Funny Soap CartoonYou’re a smart woman who’s been loyal to the same company for several years. You’ve worked your ass off and given it your best shot. But the pay stinks like a rotting carcass.

So you make your way to the boss’ office, mentally preparing a convincing argument as to why you deserve a promotion. Directly asking for what you want shows initiative. What else should you do to get ahead in today’s tough job market? Douche, apparently.

Thanks to Brooke (a reader who left me a comment and link in my previous post), I found out about a terrible Summer’s Eve ad published in the October issue of Women’s Day magazine. Larry Knowles from AolNews did a great job of dissecting the idiocy of the ad, but I’m going to weigh in, too.

Seriously, this ad is so backwards, the ‘genius’ marketing team probably still thinks the denim-on-denim look is still trendy. Wake up! It’s 2010! I mean, haven’t you watched the movie, Pleasantville? Progressive thinking works, people!

The ad features a large photo of a confident smiling woman in a business suit with her arms crossed. You can take her seriously. And the heading in large green letters says: “Confidence at Work: How to Ask for a Raise”. Oh, goody – we’re going to find out some great tips for career advancement, right? Wrong. Dead wrong.

The first oh-so-practical tip for “getting your mind in the right place” is to “start with your usual routine and all the things you do to feel your best, including showering with Summer’s Eve Feminine Wash or throwing a packet of Summer’s Eve Feminine Cleansing Cloths into your bag for a quick freshness pick-me-up during the day.”

We Interrupt You Now for a Major WTF Moment

According to the ad, when asking for a raise, my mind should be on my cooch. Hmm. Double hmm. Shouldn’t I be concentrating on reasons why I deserve the job? Unless I’m a porn star or I work for some lowlifes who promote women based on booty-call performance, I don’t think my vagina will be a discussion topic.

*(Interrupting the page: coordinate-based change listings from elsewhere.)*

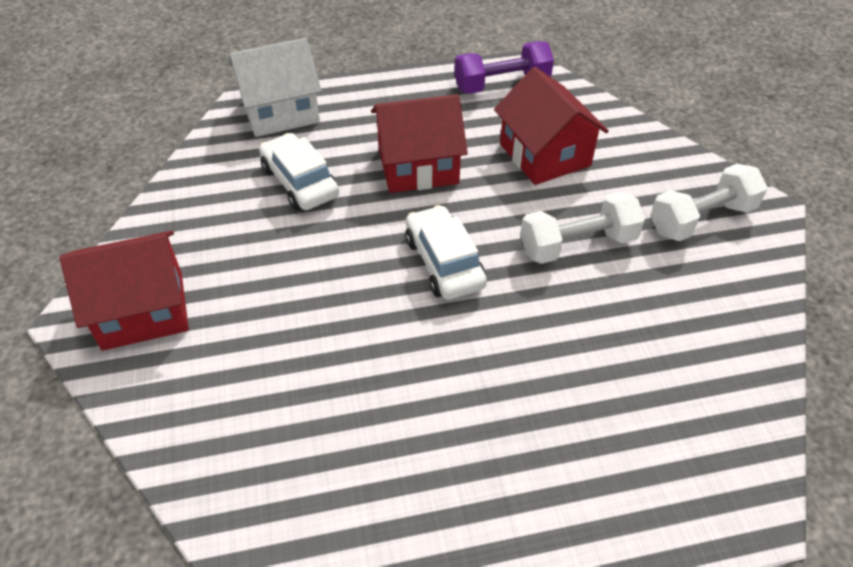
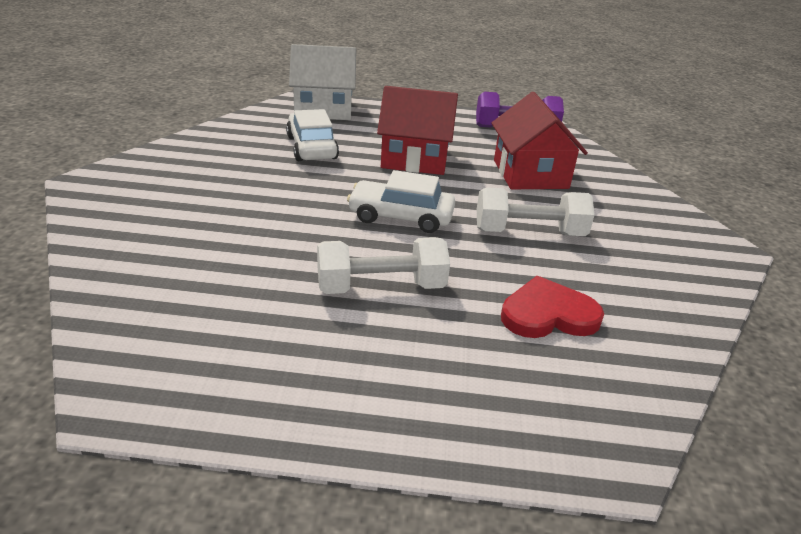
camera: 15 degrees right, 15 degrees down
(143, 310) = (137, 188): red house -> none
(444, 262) = (401, 217): white car -> white car turned 75 degrees counterclockwise
(637, 352) = (548, 314): none -> red heart
(701, 219) = (659, 243): white dumbbell -> white dumbbell (381, 287)

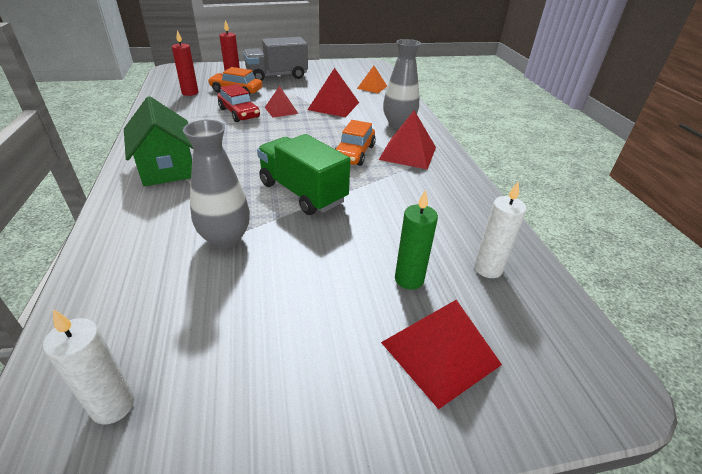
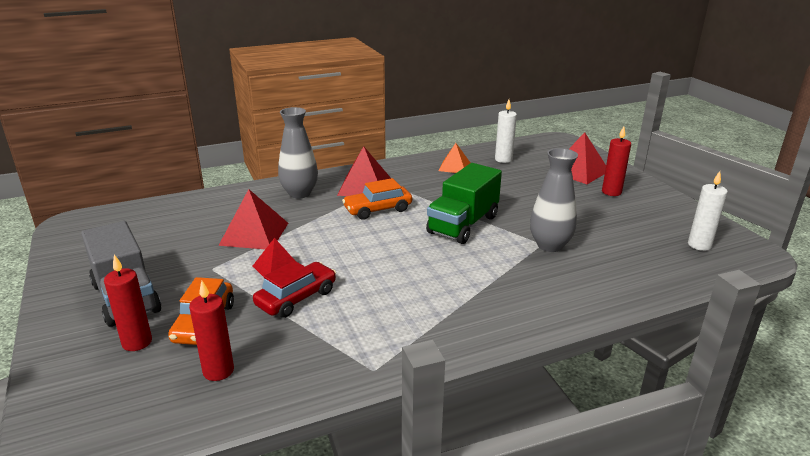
camera: 100 degrees left, 10 degrees down
(167, 167) = (467, 309): green house -> none
(342, 366) = (611, 192): none -> red candle
(354, 153) = (378, 209): orange car -> orange car turned 150 degrees clockwise
(372, 87) = (181, 215): orange pyramid -> orange pyramid (454, 166)
(409, 279) = (532, 179): green candle -> none

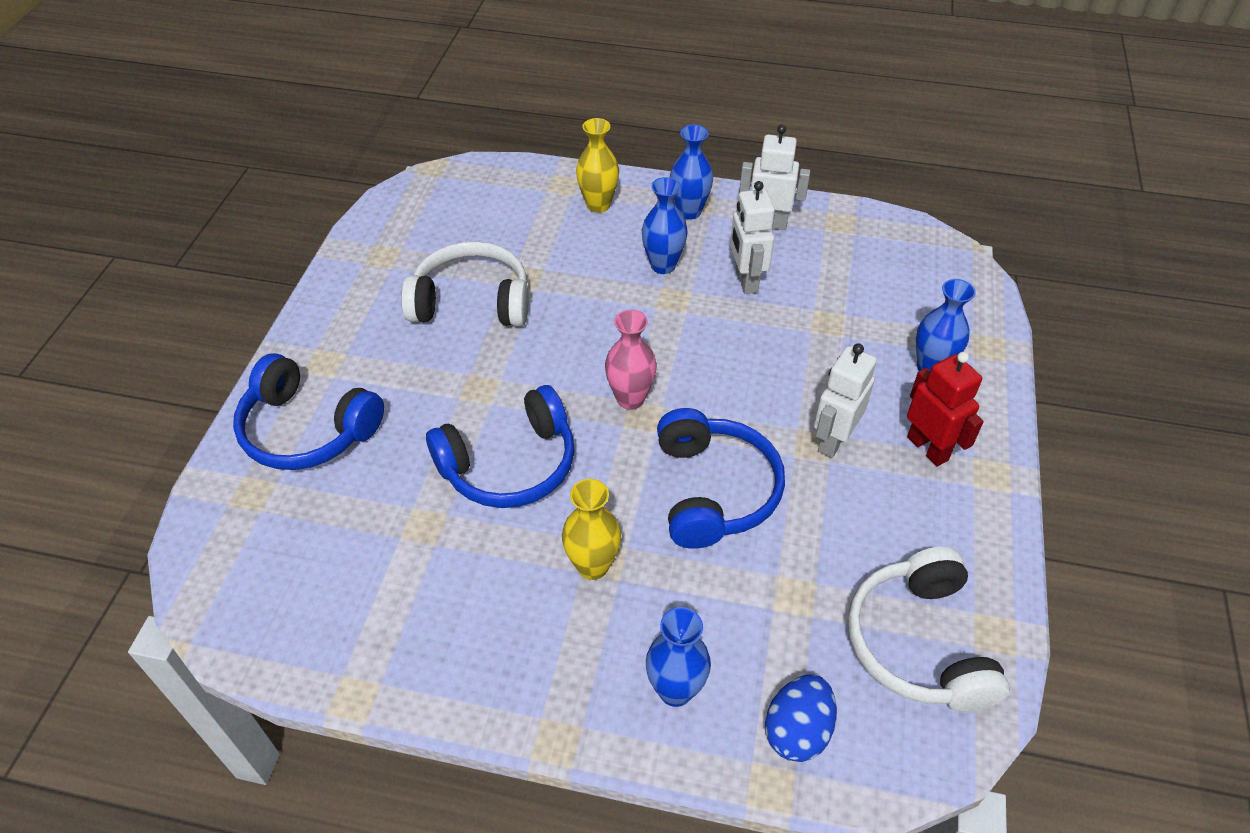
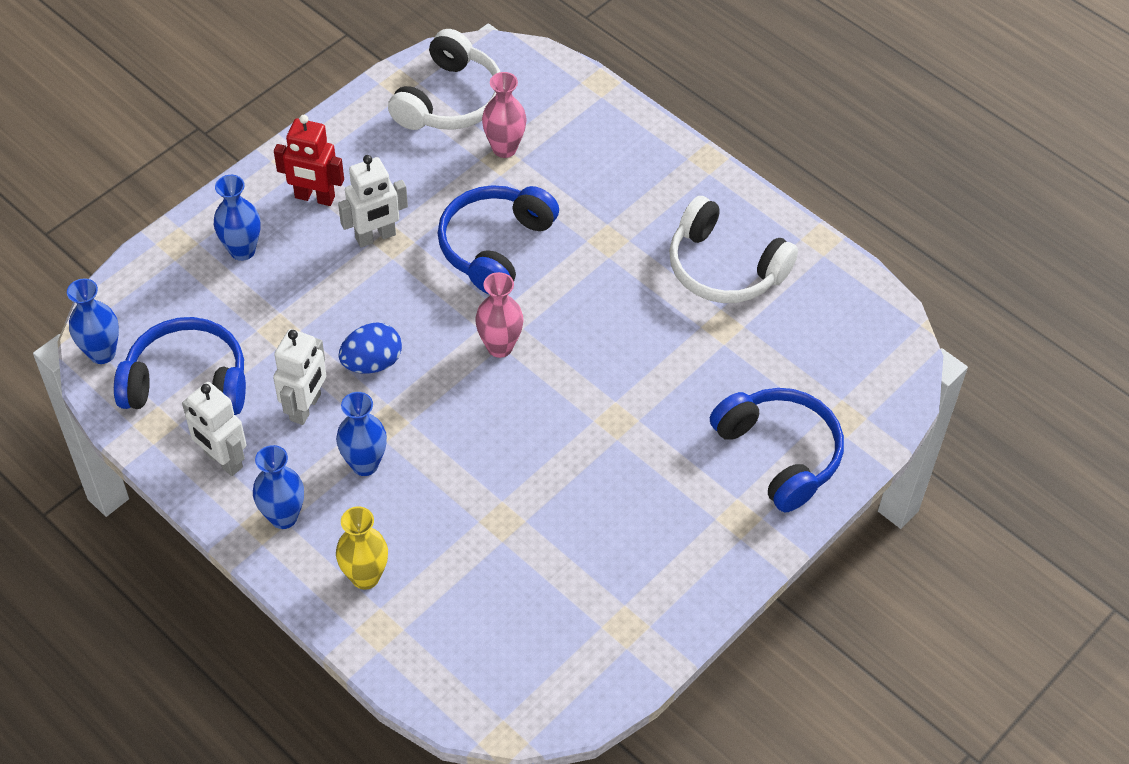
camera: 150 degrees left, 5 degrees up
(472, 301) = (570, 517): white headphones -> white headphones (724, 268)
(510, 464) = (631, 340): blue headphones -> blue headphones (187, 382)
(592, 566) = (619, 240): yellow vase -> none
(675, 690) = (618, 148): blue vase -> blue vase (102, 353)
(797, 730) = (563, 97): blue egg -> blue egg (372, 363)
(802, 612) = (504, 148): none -> pink vase
(928, 448) = (314, 197): red robot -> red robot turned 75 degrees counterclockwise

Sure, lots of ad campaigns magnify fears and insecurities, but I think it’s wrong to suggest that women should worry about whether or not their feminine odour is offensive when they have their mind set on asking for a raise. Some marketing pigs only care about turning their wallets into a stuffed turkey with gravy.

Maybe Summer’s Eve should team up with Charmin. I can see it now: “Confidence at Work: How to Break the Glass Ceiling”. The practical tip would be to “start the day off right with a feminine wash. And don’t forget to wipe your bottom well after Number 2 using soft Charmin toilet paper because you already deal with enough shit at work.”

Shame on Summer’s Eve for not having the common sense to put the brakes on this ad before it went public. And shame on Women’s Day magazine for giving the middle finger to its readers.